Implications of Rainforests Becoming Net Emitters

  • For Climate Change and Carbon Budgets
    • Tropical forests have historically absorbed ~30% of anthropogenic CO₂ emissions.
    • If they now become sources instead of sinks, the global carbon budget tightens drastically.
    • Climate models that project temperature increases based on current sink capacities might underestimate future warming.
    • The transition undermines global goals to achieve net-zero by mid-century.
  • For Biodiversity and Ecosystem Services
    • Rainforests regulate rainfall, prevent soil erosion, and stabilise local temperatures.
    • Their degradation disrupts rainfall patterns across regions (e.g., Amazon dieback could affect Indian monsoon circulation).
    • Biodiversity loss accelerates when canopy gaps expand and invasive species colonise disturbed areas.

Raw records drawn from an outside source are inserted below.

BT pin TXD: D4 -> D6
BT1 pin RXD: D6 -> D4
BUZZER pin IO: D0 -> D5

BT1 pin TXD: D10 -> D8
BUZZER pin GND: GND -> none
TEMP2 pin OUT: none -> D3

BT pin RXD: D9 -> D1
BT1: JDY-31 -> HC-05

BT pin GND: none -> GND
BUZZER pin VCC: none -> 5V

    • Collapse of keystone species (e.g., pollinators, seed dispersers) can cause cascading ecological failures.
  • For Indigenous and Local Communities
    • Over 1.6 billion people globally depend on forests for livelihoods.

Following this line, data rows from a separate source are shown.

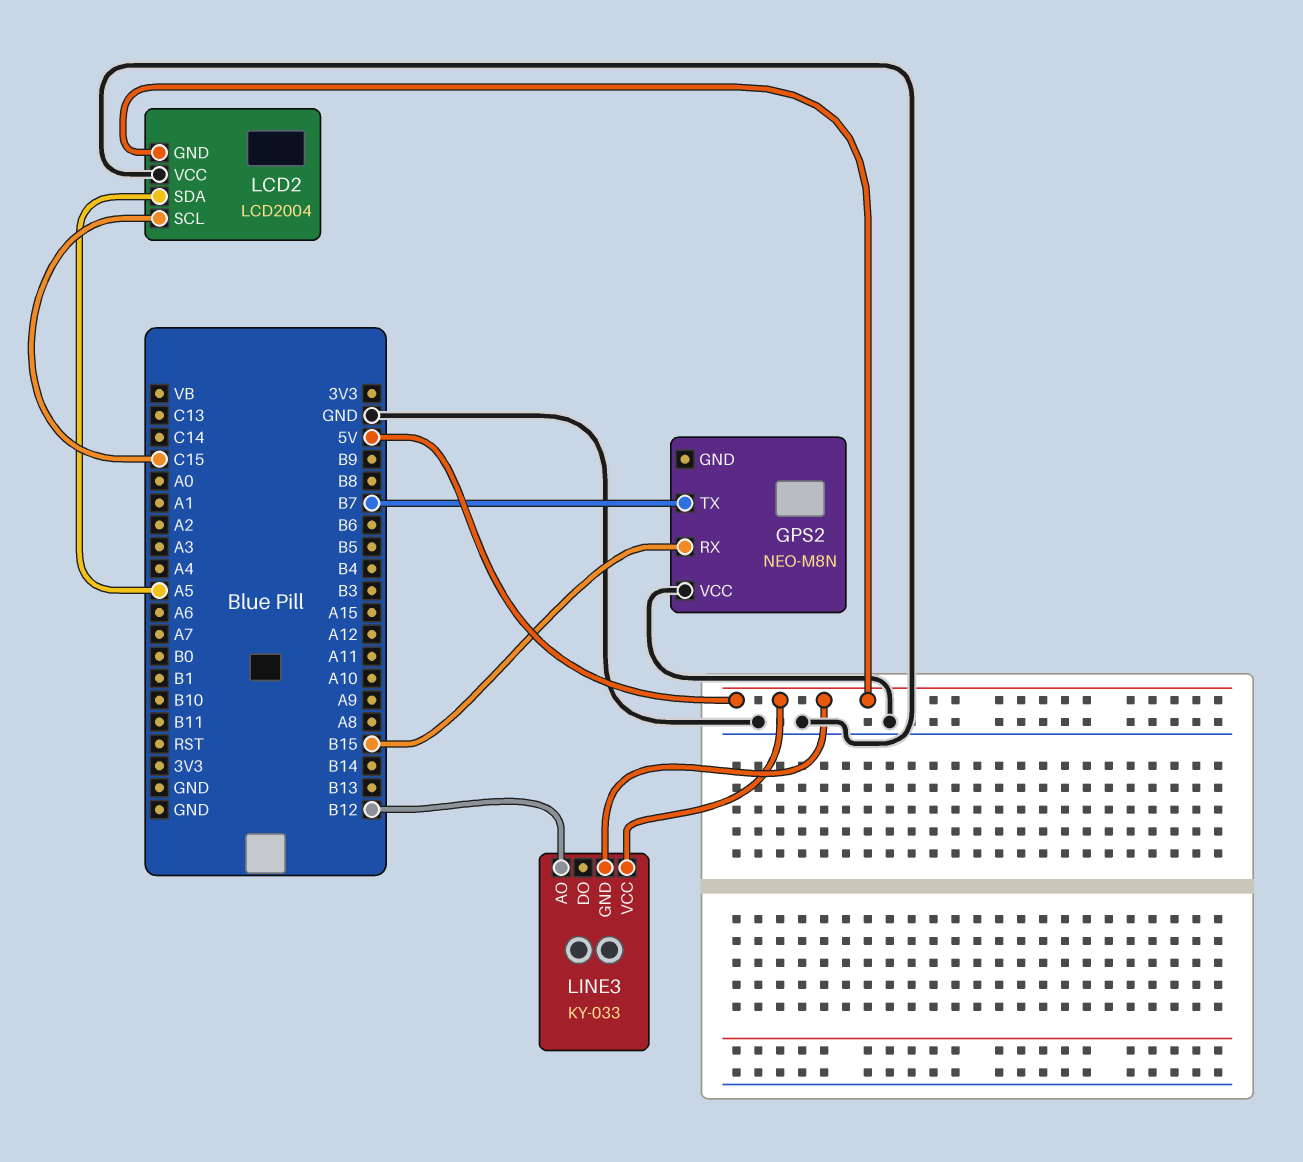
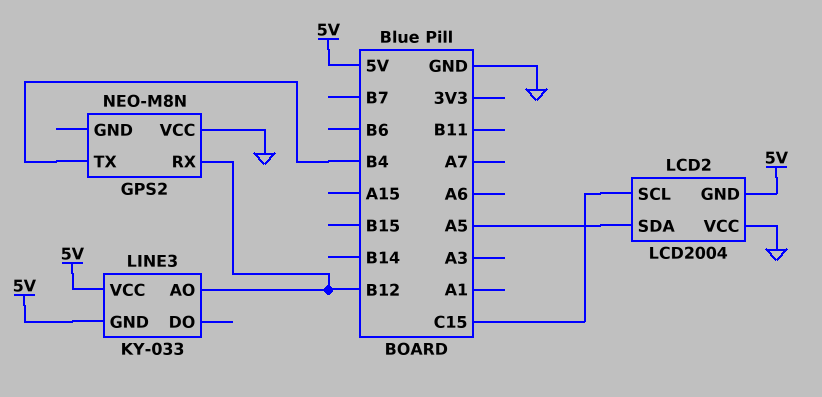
GPS2 pin RX: B15 -> B12
GPS2 pin TX: B7 -> B4

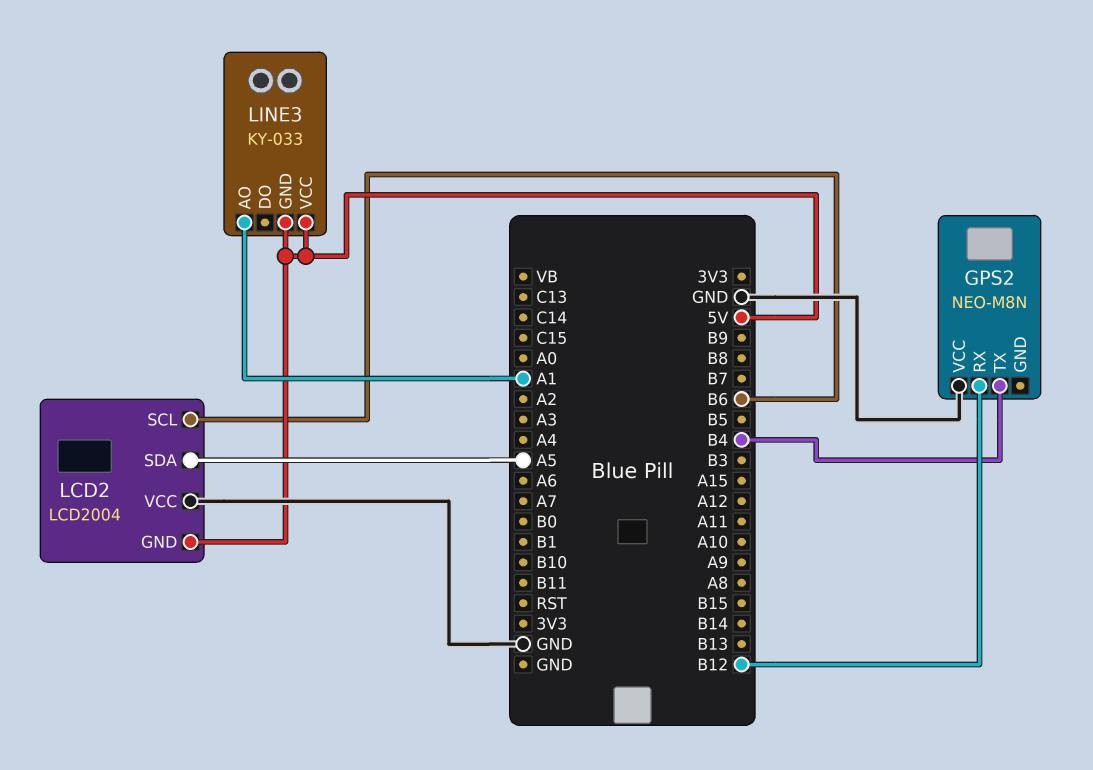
LCD2 pin SCL: C15 -> B6
LINE3 pin AO: B12 -> A1

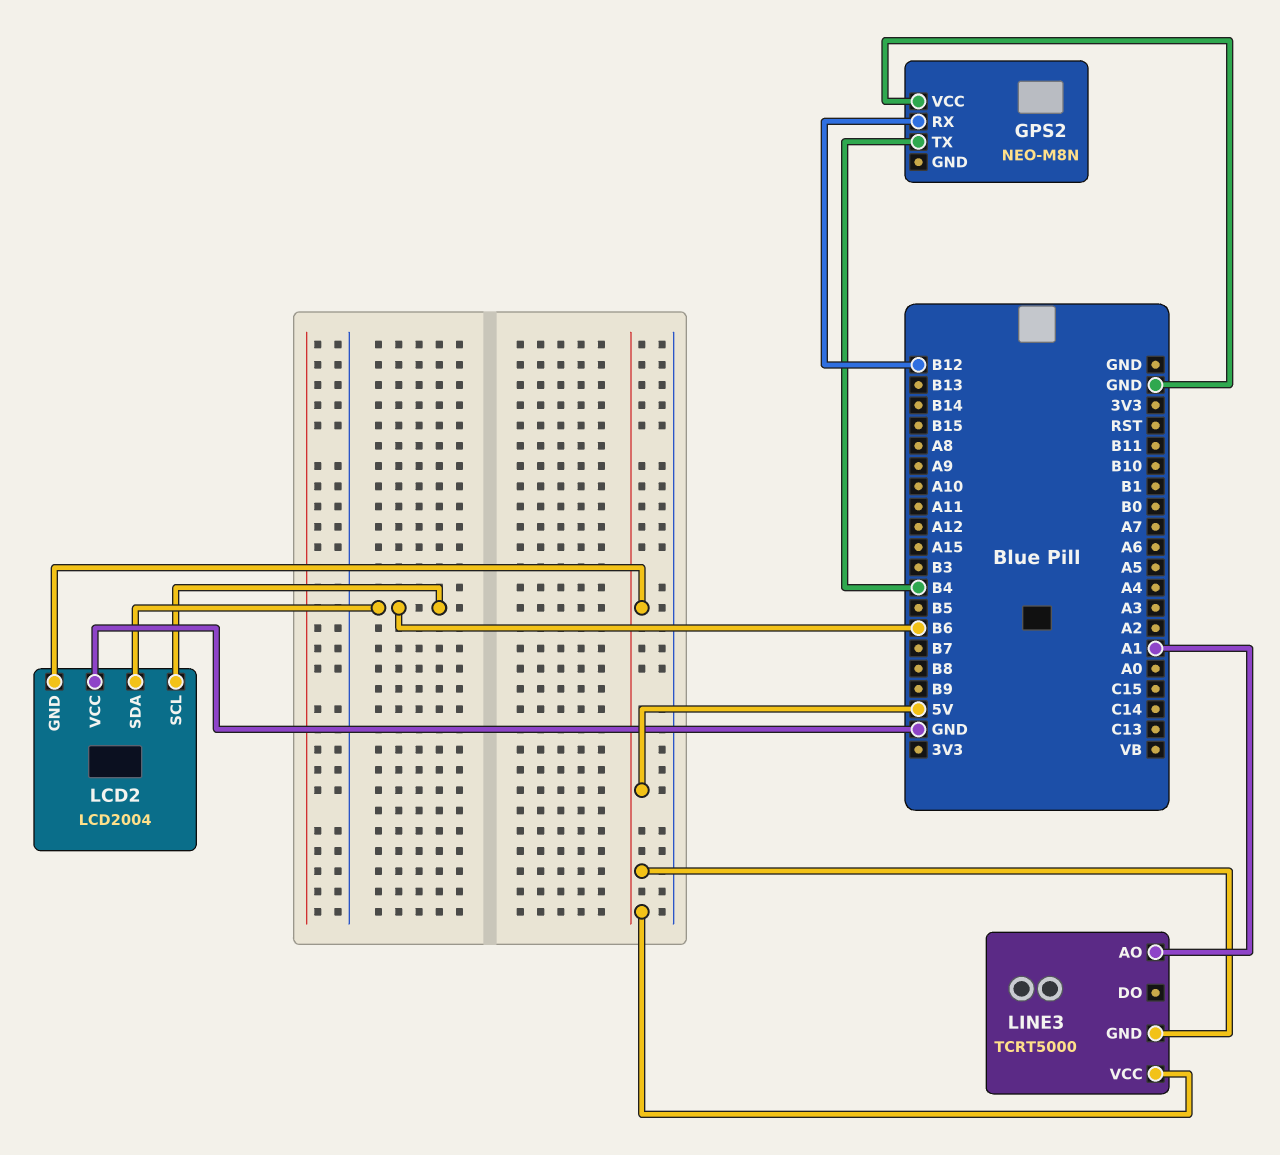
LCD2 pin SDA: A5 -> B6
LINE3: KY-033 -> TCRT5000

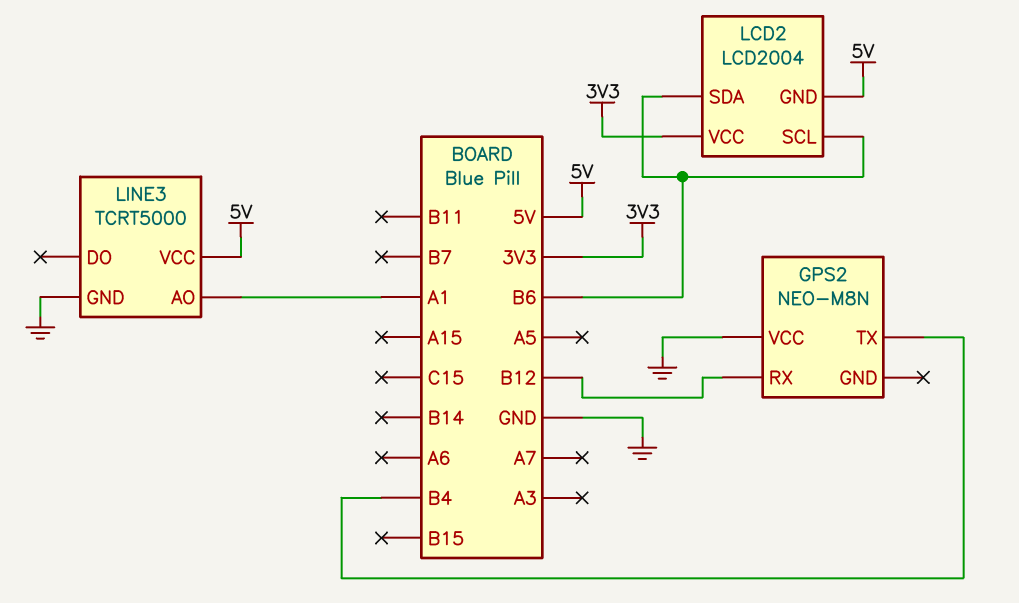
LCD2 pin VCC: GND -> 3V3
LINE3 pin GND: 5V -> GND

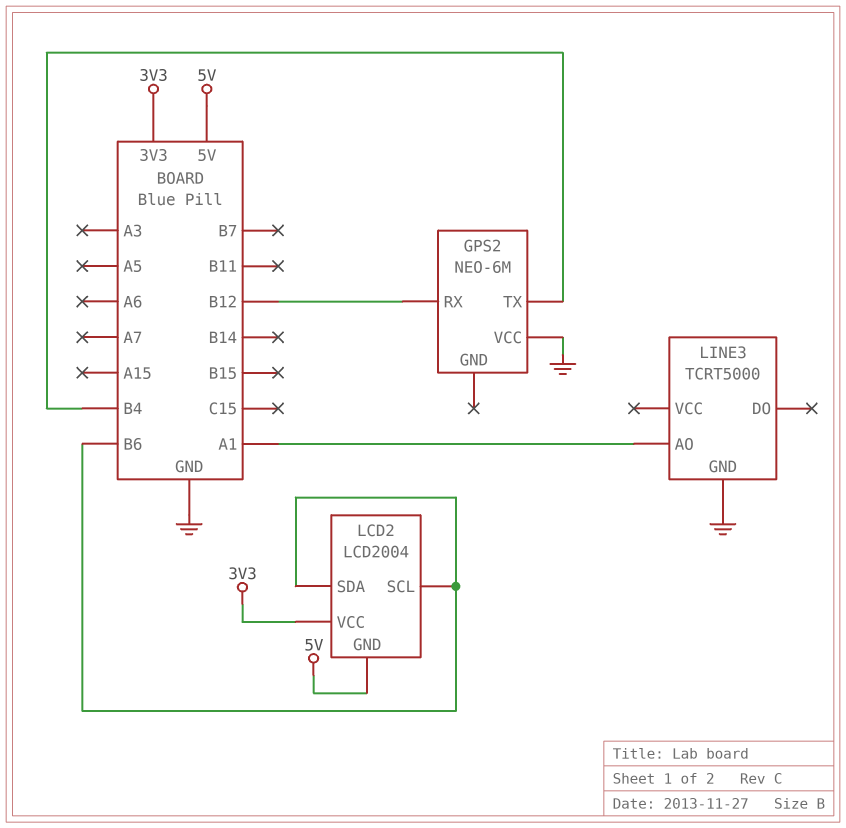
GPS2: NEO-M8N -> NEO-6M
LINE3 pin VCC: 5V -> none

    • Deteriorating forest health threatens food security, traditional medicine, and cultural identity.
    • Reduced forest productivity increases poverty and migration pressures among forest-fringe populations.
  • For Global South and India
    • India’s tropical and subtropical forests (Western Ghats, Northeast, Andaman) could face similar stress.

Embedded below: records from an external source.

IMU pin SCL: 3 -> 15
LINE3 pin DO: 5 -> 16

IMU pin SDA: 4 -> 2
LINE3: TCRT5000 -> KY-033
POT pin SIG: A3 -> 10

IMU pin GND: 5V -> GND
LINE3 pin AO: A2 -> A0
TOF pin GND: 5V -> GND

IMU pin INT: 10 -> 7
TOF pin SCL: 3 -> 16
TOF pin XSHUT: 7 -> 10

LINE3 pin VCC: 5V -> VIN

    • A decline in global forest carbon sinks raises the urgency of India’s afforestation and restoration programmes.
    • Indian forests are also important for monsoon regulation, soil moisture retention, and biodiversity conservation.
    • National programmes like the Green India Mission and National Forest Policy (2023 Draft) must now integrate forest resilience and mortality data into planning.

Way Forward

  • Policy and Governance Measures
    • Halt Deforestation: Enforce moratoriums on primary-forest clearing; strengthen laws against illegal logging.
    • Strengthen Monitoring: Move beyond mere “forest cover” data to include forest vitality, carbon fluxes, and mortality rates.
    • Integrate Climate and Forest Policies: Align national climate action plans (NDCs) with biodiversity and forest policies.
    • Empower Local Communities: Involve indigenous people in forest management; grant legal land rights and benefit-sharing mechanisms.
  • Scientific and Technological Steps
    • Enhance Long-Term Observation Networks: Expand permanent forest plots across continents to track mortality and regeneration trends.
    • Improve Carbon-Cycle Models: Include temperature thresholds, drought stress, and cyclone impacts in Earth System Models.
    • Develop Climate-Resilient Species Mix: Promote reforestation using native, drought- and heat-resistant species.
  • Financial and Economic Reforms
    • Redirect Subsidies: Shift from agriculture-driven deforestation subsidies toward forest conservation funding.
    • Increase Climate Finance: Double international support for forest-rich developing nations under mechanisms like REDD+.
    • Valuing Ecosystem Services: Incorporate forest carbon and biodiversity into natural capital accounting frameworks.
  • India-Specific Measures
    • Implement the Green Credit Programme: Incentivise private entities to fund verified forest restoration.
    • Use Remote-Sensing for Forest Health: Monitor not just area but carbon density, canopy stress, and biodiversity indices.
    • Link with National Adaptation Plans: Recognise forests as natural infrastructure for climate resilience — flood prevention, water regulation, and temperature moderation.
  • Public Awareness and Education
    • Promote understanding that forests are not infinite carbon absorbers; human emissions must decline sharply.
    • Encourage sustainable consumption: reduced meat intake, less deforestation-linked commodities, and re-greening urban spaces.